start Text shown
# First Look: Bernard Herrmann Composer Toolkit by Spitfire Audio



## donbodin (Jun 22, 2017)

In this first look video, I dig in and play through many of the articulations of the main instruments included in Bernard Herrmann Composer Toolkit to get a brief feel for what the sample set has to offer.
Thoughts, demos and more: http://bit.ly/2sGrgHF



Bernard Herrmann Composer Toolkit is available from Spitfire Audio: http://bit.ly/2svTg2r


----------



## JimVMusic (Jun 22, 2017)

donbodin said:


> In this first look video, I dig in and play through many of the articulations of the main instruments included in Bernard Herrmann Composer Toolkit to get a brief feel for what the sample set has to offer.
> Thoughts, demos and more: http://bit.ly/2sGrgHF
> 
> 
> ...



Just played through this lib and I LOVE IT! Great way to add some width and depth to what I already have.
end Text shown
start Extracted material
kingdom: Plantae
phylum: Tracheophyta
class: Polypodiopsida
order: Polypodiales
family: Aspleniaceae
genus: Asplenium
end Extracted material
● Stated problem A
Answer these questions about the forum thread on the Bernard Herrmann Composer Toolkit:
(i) Which company makes the toolkit available?
(ii) On what date did donbodin post the first look video?
(iii) According to JimVMusic, what is the library a great way to add?
● Stated problem B
Write the next part of the forum thread on the Bernard Herrmann Composer Toolkit, picking up after its final sentence.
The items play no part in what is asked here.

● Exercise output A
(i) Spitfire Audio
(ii) Jun 22, 2017
(iii) Some width and depth to what the poster already has

● Exercise output B
----------



## sostenuto (Jun 22, 2017)

donbodin said:


> In this first look video, I dig in and play through many of the articulations of the main instruments included in Bernard Herrmann Composer Toolkit to get a brief feel for what the sample set has to offer.
> Thoughts, demos and more: http://bit.ly/2sGrgHF
> 
> 
> ...




Interesting ..... maybe more of these to get a solid feel relating to specific needs.
Mouse jumping around erratically ..... more attention preplanning an moderate, deliberate moves plz.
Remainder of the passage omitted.